INSTRUCTION> In the records below, find the line with "(345, 551) none -> [76,402,98,412] the" and the line with "[56,370,87,384] 4b. -> [65,318,92,331] 5b."; return exactly those lines and every line between them.
___ DATA SUPPLIED
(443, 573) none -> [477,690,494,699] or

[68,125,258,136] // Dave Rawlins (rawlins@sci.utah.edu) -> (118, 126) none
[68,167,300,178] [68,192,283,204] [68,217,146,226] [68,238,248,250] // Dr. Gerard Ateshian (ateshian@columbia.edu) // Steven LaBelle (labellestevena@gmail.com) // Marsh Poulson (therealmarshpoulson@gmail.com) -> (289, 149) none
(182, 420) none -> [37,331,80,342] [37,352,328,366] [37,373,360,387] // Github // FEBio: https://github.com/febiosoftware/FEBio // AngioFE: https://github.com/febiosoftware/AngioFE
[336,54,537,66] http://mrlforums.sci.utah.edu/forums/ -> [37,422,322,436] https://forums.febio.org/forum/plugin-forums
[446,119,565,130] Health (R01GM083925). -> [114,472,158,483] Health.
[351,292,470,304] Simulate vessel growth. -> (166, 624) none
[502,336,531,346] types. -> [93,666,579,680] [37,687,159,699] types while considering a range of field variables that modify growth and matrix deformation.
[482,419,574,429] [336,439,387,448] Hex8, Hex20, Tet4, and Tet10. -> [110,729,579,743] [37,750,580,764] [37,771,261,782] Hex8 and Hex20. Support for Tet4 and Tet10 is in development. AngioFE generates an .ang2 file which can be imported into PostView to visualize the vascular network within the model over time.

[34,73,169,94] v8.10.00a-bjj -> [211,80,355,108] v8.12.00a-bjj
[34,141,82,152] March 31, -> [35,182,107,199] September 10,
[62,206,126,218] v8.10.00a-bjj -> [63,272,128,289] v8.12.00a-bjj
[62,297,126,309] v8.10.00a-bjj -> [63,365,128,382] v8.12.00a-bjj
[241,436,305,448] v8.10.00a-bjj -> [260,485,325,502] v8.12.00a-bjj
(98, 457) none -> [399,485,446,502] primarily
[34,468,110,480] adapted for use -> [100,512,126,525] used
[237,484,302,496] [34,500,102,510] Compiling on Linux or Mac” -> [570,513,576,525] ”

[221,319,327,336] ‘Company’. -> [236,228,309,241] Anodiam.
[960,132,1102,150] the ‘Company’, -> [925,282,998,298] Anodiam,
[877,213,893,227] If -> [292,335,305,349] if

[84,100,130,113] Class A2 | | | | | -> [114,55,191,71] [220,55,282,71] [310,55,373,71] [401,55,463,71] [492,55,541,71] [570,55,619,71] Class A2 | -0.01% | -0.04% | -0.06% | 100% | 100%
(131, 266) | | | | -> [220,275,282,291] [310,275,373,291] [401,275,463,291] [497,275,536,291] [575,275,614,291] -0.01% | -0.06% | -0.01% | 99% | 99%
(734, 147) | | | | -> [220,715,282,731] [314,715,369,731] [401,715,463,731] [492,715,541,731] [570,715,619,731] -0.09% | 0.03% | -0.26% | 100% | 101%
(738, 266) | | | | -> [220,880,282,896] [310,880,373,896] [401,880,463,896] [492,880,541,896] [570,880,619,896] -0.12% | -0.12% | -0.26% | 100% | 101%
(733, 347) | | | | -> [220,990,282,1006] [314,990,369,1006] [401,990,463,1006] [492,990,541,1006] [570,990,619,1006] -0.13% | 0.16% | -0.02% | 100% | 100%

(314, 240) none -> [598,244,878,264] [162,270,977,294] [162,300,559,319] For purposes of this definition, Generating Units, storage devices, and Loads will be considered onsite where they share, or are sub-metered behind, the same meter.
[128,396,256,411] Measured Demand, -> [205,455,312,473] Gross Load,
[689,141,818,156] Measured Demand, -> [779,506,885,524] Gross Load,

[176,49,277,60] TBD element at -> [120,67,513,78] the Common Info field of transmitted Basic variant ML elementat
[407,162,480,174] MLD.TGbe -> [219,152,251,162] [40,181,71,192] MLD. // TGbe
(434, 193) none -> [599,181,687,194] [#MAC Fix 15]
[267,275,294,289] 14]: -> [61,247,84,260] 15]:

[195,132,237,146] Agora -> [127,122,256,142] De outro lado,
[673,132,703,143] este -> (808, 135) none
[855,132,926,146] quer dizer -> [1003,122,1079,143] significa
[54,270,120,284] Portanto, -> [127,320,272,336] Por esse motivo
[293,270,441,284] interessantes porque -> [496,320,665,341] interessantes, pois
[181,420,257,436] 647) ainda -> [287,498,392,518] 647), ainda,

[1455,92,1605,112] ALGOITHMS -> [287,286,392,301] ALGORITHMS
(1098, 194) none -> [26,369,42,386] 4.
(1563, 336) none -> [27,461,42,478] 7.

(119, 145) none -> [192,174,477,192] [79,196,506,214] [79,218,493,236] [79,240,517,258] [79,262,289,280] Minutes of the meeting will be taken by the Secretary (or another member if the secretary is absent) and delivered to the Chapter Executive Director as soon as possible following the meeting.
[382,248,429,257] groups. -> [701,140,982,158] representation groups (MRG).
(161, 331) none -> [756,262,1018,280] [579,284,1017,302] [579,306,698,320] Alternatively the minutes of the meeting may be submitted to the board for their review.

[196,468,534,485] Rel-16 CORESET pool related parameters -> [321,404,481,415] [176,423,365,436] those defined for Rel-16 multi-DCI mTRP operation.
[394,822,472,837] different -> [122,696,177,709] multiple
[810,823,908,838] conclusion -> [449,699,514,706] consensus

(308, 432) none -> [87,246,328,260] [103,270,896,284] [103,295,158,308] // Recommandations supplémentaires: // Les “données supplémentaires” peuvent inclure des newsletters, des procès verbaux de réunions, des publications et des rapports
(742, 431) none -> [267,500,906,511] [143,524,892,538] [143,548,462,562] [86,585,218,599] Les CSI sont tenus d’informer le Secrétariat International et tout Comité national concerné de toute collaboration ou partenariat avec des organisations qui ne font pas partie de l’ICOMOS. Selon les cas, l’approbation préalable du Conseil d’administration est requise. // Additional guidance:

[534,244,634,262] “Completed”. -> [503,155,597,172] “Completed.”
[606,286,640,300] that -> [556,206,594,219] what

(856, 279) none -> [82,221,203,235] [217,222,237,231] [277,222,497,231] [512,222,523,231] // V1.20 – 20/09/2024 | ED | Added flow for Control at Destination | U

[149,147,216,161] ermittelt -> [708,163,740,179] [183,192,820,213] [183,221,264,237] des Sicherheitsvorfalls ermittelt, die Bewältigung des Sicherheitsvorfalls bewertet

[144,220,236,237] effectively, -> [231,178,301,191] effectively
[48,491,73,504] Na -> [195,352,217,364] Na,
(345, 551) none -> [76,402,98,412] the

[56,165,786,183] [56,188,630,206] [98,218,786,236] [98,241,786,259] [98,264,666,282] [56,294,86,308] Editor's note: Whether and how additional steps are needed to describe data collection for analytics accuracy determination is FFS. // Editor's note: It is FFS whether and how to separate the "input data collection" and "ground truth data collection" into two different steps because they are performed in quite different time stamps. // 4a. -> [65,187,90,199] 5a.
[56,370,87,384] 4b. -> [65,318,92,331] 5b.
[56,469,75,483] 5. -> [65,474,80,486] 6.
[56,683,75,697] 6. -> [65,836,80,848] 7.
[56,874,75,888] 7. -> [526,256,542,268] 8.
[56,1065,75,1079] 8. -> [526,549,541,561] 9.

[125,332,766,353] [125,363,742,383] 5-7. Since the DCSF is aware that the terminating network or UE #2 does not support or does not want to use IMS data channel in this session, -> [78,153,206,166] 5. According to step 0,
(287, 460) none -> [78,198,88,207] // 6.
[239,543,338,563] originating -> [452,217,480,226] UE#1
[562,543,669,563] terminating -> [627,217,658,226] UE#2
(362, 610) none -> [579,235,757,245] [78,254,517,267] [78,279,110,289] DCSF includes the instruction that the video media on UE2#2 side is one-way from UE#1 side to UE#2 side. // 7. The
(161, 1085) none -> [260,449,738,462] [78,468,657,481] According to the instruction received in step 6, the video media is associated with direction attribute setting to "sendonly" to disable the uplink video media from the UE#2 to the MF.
______
RESULT FOR THIS EXERCISE>
(345, 551) none -> [76,402,98,412] the

[56,165,786,183] [56,188,630,206] [98,218,786,236] [98,241,786,259] [98,264,666,282] [56,294,86,308] Editor's note: Whether and how additional steps are needed to describe data collection for analytics accuracy determination is FFS. // Editor's note: It is FFS whether and how to separate the "input data collection" and "ground truth data collection" into two different steps because they are performed in quite different time stamps. // 4a. -> [65,187,90,199] 5a.
[56,370,87,384] 4b. -> [65,318,92,331] 5b.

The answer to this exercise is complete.